The downgrade leaves just six EU countries - Denmark, Finland, Germany, Luxembourg, the Netherlands and Sweden - with AAA ratings.
The UK's credit rating has been under pressure for several years as the country struggles to recover from the damage caused by the 2007-9 financial crisis.
It managed 0 percent growth in 2012 and the European Commission has forecast a 0.9 percent increase in output over the course of 2013. Among the 27 EU countries, only Spain, Ireland and Greece ran a budget deficit higher than the UK's projected 6.3 percent shortfall in 2012. Meanwhile, the UK's debt pile is expected to clear 95 percent in 2013.
The news is a big blow to the Conservative-led Coalition government and, in particular, Chancellor George Osborne. Osborne had staked his political reputation on protecting the UK's triple AAA status.
Responding to the news, Osborne said that the downgrade was a "stark reminder of the debt problems facing our country". He added that the government would continue "delivering the plan that has cut the deficit by a quarter, and given us record low interest rates and record numbers of jobs."
The downgrade came at the end of a day of dismal economic news, following the morning publication of the European Commission's Winter Forecast. The EU executive expects the eurozone to remain in recession in 2013 with economic output falling by a further 0.3 percent over the course of the year.
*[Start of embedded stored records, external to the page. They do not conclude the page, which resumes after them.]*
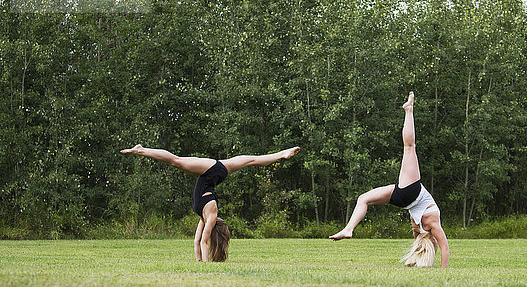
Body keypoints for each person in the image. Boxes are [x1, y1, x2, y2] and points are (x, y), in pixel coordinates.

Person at [329, 91, 449, 268]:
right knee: (364, 199)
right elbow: (441, 245)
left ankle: (409, 111)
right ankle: (348, 229)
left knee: (409, 147)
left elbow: (444, 247)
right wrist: (440, 267)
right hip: (405, 200)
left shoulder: (430, 224)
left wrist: (443, 270)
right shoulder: (423, 229)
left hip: (411, 192)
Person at [120, 145, 300, 262]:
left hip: (214, 173)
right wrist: (206, 267)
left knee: (250, 160)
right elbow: (205, 242)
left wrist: (199, 264)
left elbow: (197, 241)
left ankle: (282, 154)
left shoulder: (204, 216)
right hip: (213, 171)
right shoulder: (210, 211)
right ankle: (141, 150)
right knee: (177, 161)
There was, however, a crumb of comfort as Moody's also revised the UK's economic outlook from 'negative' to 'stable', praising what it described as the country's "significant credit strengths."
Moreover, the downgrade is more likely to be a symbolic blow and is not expected to have a significant effect on UK borrowing rates.
UK spreads on ten-year government bonds, which had fallen to historic lows over the past two years as investors have searched for safe investment havens outside the eurozone, currently stand at 2 percent, around 0.5 percent higher than those of German Bunds.